Current Institutional Affiliation
Associate Professor, History, University of California / San Diego

Award Information

International Dissertation Research Fellowship 1999
Institutional Affiliation (at time of award):
History, Northwestern University
East African Consumerism and the Genealogies of Globalization

Poised at the intersection of culture and commerce, my project examines the role of consumption in economic and social change on the Swahili coast during a period of rapid integration into global commercial systems. Though African demand provided primary momentum to transoceanic commerce in the early modern era (ca.1500-1800), scholars have not examined the social logic and cultural rationale of African consumption practices. I argue that in order to understand historical patterns of global exchange, it is necessary to examine changes in local demand as well as the ways in which foreign commodities were understood and employed in local social, economic, and political relationships.
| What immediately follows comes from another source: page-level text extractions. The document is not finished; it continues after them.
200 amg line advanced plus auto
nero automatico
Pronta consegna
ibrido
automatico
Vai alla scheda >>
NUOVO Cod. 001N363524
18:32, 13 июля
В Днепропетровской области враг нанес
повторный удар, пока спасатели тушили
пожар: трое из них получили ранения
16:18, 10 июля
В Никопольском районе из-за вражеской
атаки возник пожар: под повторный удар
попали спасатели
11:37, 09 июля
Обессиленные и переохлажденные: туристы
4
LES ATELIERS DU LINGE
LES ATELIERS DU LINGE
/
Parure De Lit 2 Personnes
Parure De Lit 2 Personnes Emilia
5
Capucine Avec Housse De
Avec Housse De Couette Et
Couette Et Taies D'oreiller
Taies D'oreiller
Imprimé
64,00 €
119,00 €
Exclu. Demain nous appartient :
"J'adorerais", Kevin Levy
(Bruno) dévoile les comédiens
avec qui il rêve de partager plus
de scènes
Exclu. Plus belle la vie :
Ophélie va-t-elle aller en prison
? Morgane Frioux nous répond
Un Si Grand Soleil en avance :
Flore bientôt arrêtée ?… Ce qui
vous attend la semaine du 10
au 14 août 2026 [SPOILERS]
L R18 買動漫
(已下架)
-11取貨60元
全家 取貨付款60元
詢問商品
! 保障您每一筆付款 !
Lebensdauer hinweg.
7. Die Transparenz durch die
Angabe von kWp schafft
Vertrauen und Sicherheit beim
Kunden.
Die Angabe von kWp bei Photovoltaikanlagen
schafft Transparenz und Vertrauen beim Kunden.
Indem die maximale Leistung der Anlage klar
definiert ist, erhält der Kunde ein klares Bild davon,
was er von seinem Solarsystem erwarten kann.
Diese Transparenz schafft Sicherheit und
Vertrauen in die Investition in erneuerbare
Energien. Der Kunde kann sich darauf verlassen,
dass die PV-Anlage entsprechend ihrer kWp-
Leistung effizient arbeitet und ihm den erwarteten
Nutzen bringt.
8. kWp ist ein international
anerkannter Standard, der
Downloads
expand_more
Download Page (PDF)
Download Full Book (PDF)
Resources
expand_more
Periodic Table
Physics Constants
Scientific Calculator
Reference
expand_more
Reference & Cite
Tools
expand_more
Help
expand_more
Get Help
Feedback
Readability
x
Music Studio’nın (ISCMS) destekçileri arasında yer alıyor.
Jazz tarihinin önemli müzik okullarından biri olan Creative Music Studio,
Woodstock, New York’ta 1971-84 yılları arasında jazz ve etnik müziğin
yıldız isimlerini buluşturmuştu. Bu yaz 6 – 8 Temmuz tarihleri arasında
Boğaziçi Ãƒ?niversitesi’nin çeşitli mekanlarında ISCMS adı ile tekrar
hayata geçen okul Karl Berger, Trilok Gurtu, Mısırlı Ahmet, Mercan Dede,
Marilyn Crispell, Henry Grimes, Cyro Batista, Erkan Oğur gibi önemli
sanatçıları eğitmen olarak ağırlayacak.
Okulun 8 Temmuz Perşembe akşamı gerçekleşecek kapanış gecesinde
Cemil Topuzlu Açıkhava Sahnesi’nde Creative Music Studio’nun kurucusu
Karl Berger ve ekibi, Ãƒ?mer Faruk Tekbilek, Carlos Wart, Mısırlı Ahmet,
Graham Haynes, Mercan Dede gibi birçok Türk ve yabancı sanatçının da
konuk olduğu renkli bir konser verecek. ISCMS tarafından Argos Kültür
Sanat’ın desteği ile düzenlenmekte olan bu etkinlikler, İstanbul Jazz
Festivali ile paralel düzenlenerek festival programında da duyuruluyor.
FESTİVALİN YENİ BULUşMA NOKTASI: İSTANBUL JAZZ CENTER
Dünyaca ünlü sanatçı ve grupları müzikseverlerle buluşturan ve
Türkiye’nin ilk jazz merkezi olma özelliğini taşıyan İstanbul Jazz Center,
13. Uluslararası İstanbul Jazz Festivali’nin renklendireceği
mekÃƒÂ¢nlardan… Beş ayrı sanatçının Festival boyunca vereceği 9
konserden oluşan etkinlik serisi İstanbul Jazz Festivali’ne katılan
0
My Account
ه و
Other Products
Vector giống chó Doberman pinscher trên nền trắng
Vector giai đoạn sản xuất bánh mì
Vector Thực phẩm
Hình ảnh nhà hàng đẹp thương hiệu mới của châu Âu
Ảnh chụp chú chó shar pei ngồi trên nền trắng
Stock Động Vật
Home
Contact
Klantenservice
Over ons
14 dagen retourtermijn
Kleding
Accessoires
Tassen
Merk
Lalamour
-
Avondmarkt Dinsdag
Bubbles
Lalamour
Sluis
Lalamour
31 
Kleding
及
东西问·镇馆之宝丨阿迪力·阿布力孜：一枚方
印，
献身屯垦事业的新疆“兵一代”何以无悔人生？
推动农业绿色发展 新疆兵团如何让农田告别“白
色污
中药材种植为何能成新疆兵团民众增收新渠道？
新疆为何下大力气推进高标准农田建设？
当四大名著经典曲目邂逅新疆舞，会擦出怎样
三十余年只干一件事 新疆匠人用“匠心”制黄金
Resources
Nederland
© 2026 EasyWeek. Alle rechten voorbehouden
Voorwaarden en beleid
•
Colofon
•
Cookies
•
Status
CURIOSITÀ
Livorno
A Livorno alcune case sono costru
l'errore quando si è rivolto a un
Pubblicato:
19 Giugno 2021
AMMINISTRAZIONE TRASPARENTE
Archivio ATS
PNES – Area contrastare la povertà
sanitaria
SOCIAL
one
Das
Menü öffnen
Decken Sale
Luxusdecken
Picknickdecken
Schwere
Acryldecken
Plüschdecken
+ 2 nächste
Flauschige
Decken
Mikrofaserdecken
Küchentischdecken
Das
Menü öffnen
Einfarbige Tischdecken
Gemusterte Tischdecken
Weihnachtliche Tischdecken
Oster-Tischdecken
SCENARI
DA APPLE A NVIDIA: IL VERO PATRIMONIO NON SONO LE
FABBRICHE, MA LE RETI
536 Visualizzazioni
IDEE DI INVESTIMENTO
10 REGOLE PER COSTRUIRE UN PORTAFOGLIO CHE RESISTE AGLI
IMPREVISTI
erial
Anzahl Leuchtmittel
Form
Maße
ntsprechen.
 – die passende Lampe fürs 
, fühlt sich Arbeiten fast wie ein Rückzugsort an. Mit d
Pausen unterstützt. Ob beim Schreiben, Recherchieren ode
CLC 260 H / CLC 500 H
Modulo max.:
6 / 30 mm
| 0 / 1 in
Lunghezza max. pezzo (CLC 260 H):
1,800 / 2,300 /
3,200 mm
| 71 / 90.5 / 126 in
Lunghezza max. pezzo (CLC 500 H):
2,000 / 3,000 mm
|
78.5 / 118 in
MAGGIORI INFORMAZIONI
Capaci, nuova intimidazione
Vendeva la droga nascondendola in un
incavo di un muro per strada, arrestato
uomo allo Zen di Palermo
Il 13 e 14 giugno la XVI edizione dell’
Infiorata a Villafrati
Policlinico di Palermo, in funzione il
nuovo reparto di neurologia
I will examine material consumption in the Mombasa region-the commercial heart of the East African coast-through a survey of the uses of three forms of material culture: food, clothing, and the built environment. Since evidence of changes in consumption, commerce, and social relations in the early modern period are fragmentary, my project will employ a combination of source material, including archaeological, written archival, and oral data. By studying consumption on the Swahili coast I will explore the ways in which the uses of goods and the meanings given them locally can reflect as well as influence socioeconomic change over time.